- Task description
From the records below, print exactly the lines starting at the one containing "433 44 12047" and ending at the one containing "634 458 23.27", ends included, and nothing else.
● ● ● ● ●
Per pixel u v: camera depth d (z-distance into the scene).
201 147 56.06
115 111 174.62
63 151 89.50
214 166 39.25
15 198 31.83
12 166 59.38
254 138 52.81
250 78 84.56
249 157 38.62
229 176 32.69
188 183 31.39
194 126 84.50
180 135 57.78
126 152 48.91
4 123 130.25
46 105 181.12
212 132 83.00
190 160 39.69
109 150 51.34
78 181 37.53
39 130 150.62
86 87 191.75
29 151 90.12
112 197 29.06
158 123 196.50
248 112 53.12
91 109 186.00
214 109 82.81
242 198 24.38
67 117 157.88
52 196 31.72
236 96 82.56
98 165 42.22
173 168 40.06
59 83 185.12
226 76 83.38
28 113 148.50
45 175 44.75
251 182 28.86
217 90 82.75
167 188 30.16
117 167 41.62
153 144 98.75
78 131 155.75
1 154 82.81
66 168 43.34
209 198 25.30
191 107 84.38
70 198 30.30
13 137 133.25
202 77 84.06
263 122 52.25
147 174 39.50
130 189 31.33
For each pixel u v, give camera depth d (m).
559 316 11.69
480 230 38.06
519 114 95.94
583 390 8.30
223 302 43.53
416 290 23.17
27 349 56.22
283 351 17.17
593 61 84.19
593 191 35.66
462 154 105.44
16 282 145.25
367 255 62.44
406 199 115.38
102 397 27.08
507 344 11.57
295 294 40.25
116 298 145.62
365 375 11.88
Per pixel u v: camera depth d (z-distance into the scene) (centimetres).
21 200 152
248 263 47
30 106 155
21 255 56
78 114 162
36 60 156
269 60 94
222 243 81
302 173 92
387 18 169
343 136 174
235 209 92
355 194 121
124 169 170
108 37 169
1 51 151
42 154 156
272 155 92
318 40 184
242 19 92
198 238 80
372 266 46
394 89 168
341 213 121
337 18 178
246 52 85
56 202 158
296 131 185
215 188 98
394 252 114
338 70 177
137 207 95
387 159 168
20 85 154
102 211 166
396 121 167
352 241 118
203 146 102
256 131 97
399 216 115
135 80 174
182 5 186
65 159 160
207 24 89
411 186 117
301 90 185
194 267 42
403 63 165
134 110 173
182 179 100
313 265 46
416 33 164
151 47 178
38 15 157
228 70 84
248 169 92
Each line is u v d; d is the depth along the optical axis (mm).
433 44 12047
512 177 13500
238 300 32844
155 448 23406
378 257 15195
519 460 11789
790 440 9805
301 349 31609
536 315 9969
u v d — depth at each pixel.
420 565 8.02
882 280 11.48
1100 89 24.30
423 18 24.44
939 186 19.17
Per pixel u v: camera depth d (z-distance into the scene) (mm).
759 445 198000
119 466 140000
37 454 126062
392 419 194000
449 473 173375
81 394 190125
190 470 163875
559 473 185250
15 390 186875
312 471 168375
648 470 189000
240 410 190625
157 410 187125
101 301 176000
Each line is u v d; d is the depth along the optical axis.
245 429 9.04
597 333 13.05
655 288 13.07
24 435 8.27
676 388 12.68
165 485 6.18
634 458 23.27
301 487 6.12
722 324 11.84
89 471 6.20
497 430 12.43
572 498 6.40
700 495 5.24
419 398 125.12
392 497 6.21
● ● ● ● ●
- Answer space
433 44 12047
512 177 13500
238 300 32844
155 448 23406
378 257 15195
519 460 11789
790 440 9805
301 349 31609
536 315 9969
u v d — depth at each pixel.
420 565 8.02
882 280 11.48
1100 89 24.30
423 18 24.44
939 186 19.17
Per pixel u v: camera depth d (z-distance into the scene) (mm).
759 445 198000
119 466 140000
37 454 126062
392 419 194000
449 473 173375
81 394 190125
190 470 163875
559 473 185250
15 390 186875
312 471 168375
648 470 189000
240 410 190625
157 410 187125
101 301 176000
Each line is u v d; d is the depth along the optical axis.
245 429 9.04
597 333 13.05
655 288 13.07
24 435 8.27
676 388 12.68
165 485 6.18
634 458 23.27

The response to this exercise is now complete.